The polling organisation YouGov found that 32% of the public thought Boris Johnson was doing well in his early days as prime minister, roughly the same as those who thought he had got off to a bad start (31%). One year on, the numbers are 44% for doing well, 50% for doing badly. The only time that his approval rating soared was during the early days of the lockdown, when the numbers briefly touched 66% for doing well compared with 26% for doing badly.

Separate figures from Opinium, another pollster, tell a similar story. Here, Boris Johnson’s net approval rating – those who approve of his performance minus those who disapprove – hovered around 0% for the first few months of his premiership, before jumping into positive territory after December’s general election and peaking at the start of the lockdown.

POLITICS Johnson Polls
(PA graphic)

Polls are snapshots of opinion, not predictions. The only set of numbers that will truly matter to Boris Johnson are those that will be decided on May 2 2024. This is the date on which the next general election is due to take place.

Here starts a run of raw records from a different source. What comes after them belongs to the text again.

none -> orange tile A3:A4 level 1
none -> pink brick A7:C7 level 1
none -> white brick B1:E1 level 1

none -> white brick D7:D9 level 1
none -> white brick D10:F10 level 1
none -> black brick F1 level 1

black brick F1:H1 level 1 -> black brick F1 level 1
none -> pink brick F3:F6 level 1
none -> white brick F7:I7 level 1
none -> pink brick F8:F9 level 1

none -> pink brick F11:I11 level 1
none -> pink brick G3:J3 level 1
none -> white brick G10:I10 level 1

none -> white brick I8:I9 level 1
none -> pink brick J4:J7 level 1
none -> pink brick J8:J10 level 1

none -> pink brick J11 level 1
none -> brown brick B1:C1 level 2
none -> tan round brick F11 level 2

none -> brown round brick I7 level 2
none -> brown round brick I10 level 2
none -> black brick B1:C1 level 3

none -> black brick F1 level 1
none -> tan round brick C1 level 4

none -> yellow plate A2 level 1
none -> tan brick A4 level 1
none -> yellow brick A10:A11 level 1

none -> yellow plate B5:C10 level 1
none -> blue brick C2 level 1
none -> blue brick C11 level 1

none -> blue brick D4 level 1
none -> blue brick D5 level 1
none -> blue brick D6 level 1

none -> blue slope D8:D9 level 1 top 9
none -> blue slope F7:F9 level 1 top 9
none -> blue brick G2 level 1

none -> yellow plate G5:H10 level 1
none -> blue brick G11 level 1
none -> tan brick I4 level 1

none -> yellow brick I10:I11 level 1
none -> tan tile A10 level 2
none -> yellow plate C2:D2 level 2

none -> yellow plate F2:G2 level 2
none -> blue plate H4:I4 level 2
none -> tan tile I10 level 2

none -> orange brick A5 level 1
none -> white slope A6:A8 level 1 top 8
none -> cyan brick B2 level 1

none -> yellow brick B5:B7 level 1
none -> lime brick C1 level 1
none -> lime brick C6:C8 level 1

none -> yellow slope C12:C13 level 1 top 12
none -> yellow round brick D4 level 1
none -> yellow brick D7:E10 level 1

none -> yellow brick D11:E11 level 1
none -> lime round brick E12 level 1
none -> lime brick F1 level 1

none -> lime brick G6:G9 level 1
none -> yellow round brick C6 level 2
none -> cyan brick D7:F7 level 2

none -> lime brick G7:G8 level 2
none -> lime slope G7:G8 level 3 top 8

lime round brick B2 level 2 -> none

By then, Mr Johnson will have been prime minister for 1,744 days: longer than Theresa May and Gordon Brown, but still shorter than the likes of David Cameron, Tony Blair and Margaret Thatcher. A second election victory would put Mr Johnson on course to match or even overtake some of his long-serving predecessors.

POLITICS Johnson Polls
(PA graphic)

And he is also safely past a host of prime ministers from even further back in history, all of whom failed to last a single year at the top – including the shortest serving PM of them all, George Canning, who managed just 119 days before dying in office.